We used the Illumina Infinium MethylationEPIC manifest file (v1.0 B5)25 to define and analyze the target genes. This file contains detailed information on whether a given CpG is located within specific regions of interest (e.g., gene-promoter region, promoter-flanking region, gene-body, CpG island, shelf, shore, and open sea), and whether the CpG is associated with specific regulatory features, such as DNase hypersensitive regions, chromatin regions, and enhancers (as defined by FANTOM5 annotations), etc.

Cell-type composition was estimated using the function estimateCellCounts in the minfi R package67.

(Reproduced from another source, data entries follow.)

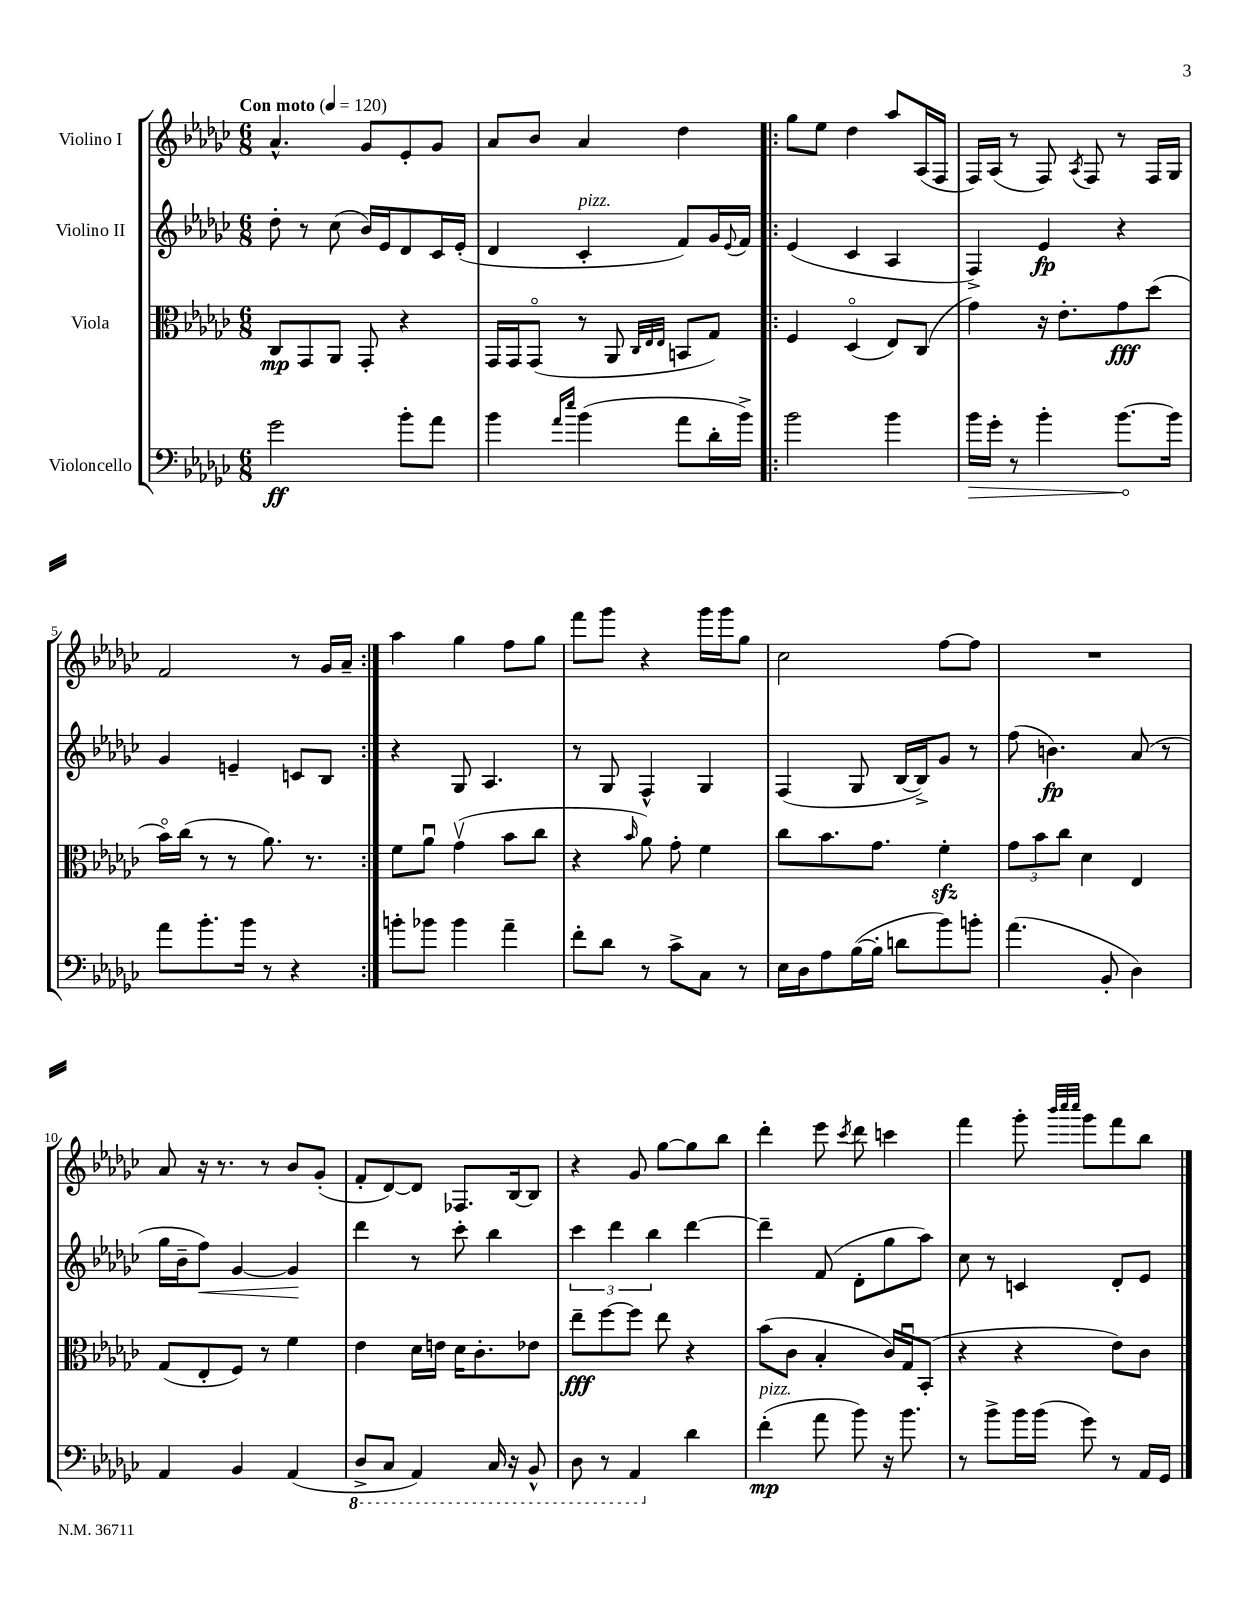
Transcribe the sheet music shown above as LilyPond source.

<<
\new StaffGroup <<
\new Staff = "s0" \with { instrumentName = "Violino I" } {
    \clef treble \key ges \major \numericTimeSignature \time 6/8 \tempo "Con moto" 4 = 120
    aes'4.-^ ges'8 ees'8-. ges'8 |
    aes'8 bes'8 aes'4 des''4 |
    \repeat volta 2 { ges''8 ees''8 des''4 aes''8 aes16( f16 |
    f16) aes16( r8 f8) \acciaccatura { aes8 } f8 r8 f16 ges16 |
    f'2 r8 ges'16 aes'16-- | }
    aes''4 ges''4 f''8 ges''8 |
    f'''8 ges'''8 r4 ges'''16 ges'''16 ges''8 |
    ces''2 f''8~ f''8 |
    R2. |
    aes'8 r16 r8. r8 bes'8 ges'8-.( |
    f'8-. des'8~) des'8 fes8. bes16~ bes8 |
    r4 ges'8 ges''8~ ges''8 bes''8 |
    des'''4-. ees'''8 \acciaccatura { ces'''8 } des'''8 c'''4 |
    f'''4 ges'''8-. \grace { bes'''32 ces''''32 ces''''32 } ges'''8 f'''8 bes''8 \bar "|." |
}
\new Staff = "s1" \with { instrumentName = "Violino II" } {
    \clef treble \key ges \major \numericTimeSignature \time 6/8
    des''8-. r8 ces''8( bes'16) ees'16 des'8 ces'16 ees'16-.( |
    des'4 ces'4-.^\markup { \italic "pizz." } f'8) ges'16 \appoggiatura { ees'8 } f'16 |
    \repeat volta 2 { ees'4( ces'4 aes4 |
    f4->) ees'4\fp r4 |
    ges'4 e'4-- c'8 bes8 | }
    r4 ges8 aes4. |
    r8 ges8 f4-^ ges4 |
    f4( ges8 bes16~ bes16->) ges'8 r8 |
    f''8( b'4.\fp) aes'8( r8 |
    ges''16 bes'16-- f''8\<) ges'4~ ges'4\! |
    des'''4 r8 ces'''8-. bes''4 |
    \tuplet 3/2 { ces'''4 des'''4 bes''4 } des'''4~ |
    des'''4-- f'8( des'8-. ges''8 aes''8) |
    ces''8 r8 c'4 des'8-. ees'8 \bar "|." |
}
\new Staff = "s2" \with { instrumentName = "Viola" } {
    \clef alto \key ges \major \numericTimeSignature \time 6/8
    ces8\mp ges,8 aes,8 ges,8-. r4 |
    ges,16 ges,16 ges,8\flageolet( r8 aes,8 \grace { ces32 ees32 ees32 } b,8 ges8) |
    \repeat volta 2 { f4 des4\flageolet( ees8) ces8( |
    ges'4) r16 ees'8.-. ges'8\fff des''8( |
    bes'16\flageolet) ces''16( r8 r8 aes'8.) r8. | }
    f'8 aes'8\downbow ges'4\upbow( bes'8 ces''8 |
    r4 \grace { bes'16 } aes'8) ges'8-. f'4 |
    ces''8 bes'8. ges'8. f'4-.\sfz |
    \tuplet 3/2 { ges'8 bes'8 ces''8 } des'4 ees4 |
    ges8( ees8-. f8) r8 f'4 |
    ees'4 des'16 e'16 des'16 ces'8.-. ees'8 |
    ees''8--\fff f''8~ f''8 ees''8 r4 |
    bes'8( ces'8 bes4-. ces'16) ges16\downbow bes,8-.( |
    r4 r4 ees'8) ces'8 \bar "|." |
}
\new Staff = "s3" \with { instrumentName = "Violoncello" } {
    \clef bass \key ges \major \numericTimeSignature \time 6/8
    ges'2\ff bes'8-. aes'8 |
    bes'4 \grace { aes'16 ees''16 } bes'4( aes'8 des'16-. bes'16->) |
    \repeat volta 2 { bes'2 bes'4 |
    \once \override Hairpin.circled-tip = ##t bes'16\> ges'16-. r8 bes'4-. bes'8.~\! bes'16 |
    aes'8 bes'8.-. bes'16 r8 r4 | }
    b'8-. bes'8 bes'4 aes'4-- |
    f'8-. des'8 r8 ces'8-> ces8 r8 |
    ees16 des16 aes8 bes16~( bes16-. d'8 bes'8) b'8-. |
    aes'4.( bes,8-. des4) |
    aes,4 bes,4 aes,4( |
    \ottava #-1 des,8-> ces,8 aes,,4) ces,16 r16 bes,,8-^ |
    des,8 r8 aes,,4 \ottava #0 des'4 |
    f'4-.\mp^\markup { \italic "pizz." }( aes'8 bes'8) r16 bes'8. |
    r8 bes'8-> bes'16 bes'16( ges'8) r8 aes,16 ges,16 \bar "|." |
}
>>
>>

Epigenetic age acceleration

Epigenetic age was estimated using the DNA methylation based age predictors DNAmAge68 and Hannum69 using the University of California Los Angeles (UCLA) web-based service70 that adjusts for blood cell composition. We used the (linear regression) residuals between estimated epigenetic age and true chronological age as the measurement of epigenetic age acceleration (EAA), as recommended by the authors of these epigenetic clocks. A positive EAA indicates that the epigenetic age is higher than the chronological age.


The study was approved by the Regional Committees for Medical and Health Research Ethics (REK) in Norway (Reference Number 2021/8504) and conducted in accordance with the Declaration of Helsinki. All participants in the Norwegian Corona Cohort Study provided written informed consent.